• _About this task_: For the word "đăng", find each line in the entries where it occurs and copy that line.
[Data for this task Boundary: Start]
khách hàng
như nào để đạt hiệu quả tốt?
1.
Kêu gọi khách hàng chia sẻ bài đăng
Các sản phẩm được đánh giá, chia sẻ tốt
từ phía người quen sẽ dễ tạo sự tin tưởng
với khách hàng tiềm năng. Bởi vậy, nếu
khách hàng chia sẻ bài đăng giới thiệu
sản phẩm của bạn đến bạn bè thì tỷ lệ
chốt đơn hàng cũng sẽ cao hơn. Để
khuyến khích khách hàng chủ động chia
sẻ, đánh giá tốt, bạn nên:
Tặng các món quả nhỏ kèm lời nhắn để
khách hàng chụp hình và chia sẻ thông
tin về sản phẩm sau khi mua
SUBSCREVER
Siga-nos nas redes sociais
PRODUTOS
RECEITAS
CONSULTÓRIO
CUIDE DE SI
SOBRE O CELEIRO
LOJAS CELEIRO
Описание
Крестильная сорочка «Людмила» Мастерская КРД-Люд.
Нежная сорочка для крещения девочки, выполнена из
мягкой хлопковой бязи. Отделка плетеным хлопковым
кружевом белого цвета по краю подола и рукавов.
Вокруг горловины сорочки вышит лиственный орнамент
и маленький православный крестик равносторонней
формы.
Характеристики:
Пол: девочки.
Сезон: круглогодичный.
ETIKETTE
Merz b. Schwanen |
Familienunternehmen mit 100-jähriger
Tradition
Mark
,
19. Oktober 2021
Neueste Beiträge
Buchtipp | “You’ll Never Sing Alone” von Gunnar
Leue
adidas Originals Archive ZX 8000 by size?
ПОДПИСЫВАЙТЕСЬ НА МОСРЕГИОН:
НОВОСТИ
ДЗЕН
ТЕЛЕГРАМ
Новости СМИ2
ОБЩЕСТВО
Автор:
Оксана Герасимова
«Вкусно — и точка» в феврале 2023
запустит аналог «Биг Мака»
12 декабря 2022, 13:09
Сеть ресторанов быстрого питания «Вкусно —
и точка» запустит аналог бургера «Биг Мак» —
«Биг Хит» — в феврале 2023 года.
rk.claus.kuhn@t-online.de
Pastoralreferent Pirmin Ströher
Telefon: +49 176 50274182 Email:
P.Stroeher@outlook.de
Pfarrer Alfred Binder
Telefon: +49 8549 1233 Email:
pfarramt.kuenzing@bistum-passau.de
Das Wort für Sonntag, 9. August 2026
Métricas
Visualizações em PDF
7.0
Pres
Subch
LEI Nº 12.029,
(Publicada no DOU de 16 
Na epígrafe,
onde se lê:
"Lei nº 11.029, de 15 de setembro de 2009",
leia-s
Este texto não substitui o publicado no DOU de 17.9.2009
[Data for this task Boundary: End]
• _Solution_:
Kêu gọi khách hàng chia sẻ bài đăng
khách hàng chia sẻ bài đăng giới thiệu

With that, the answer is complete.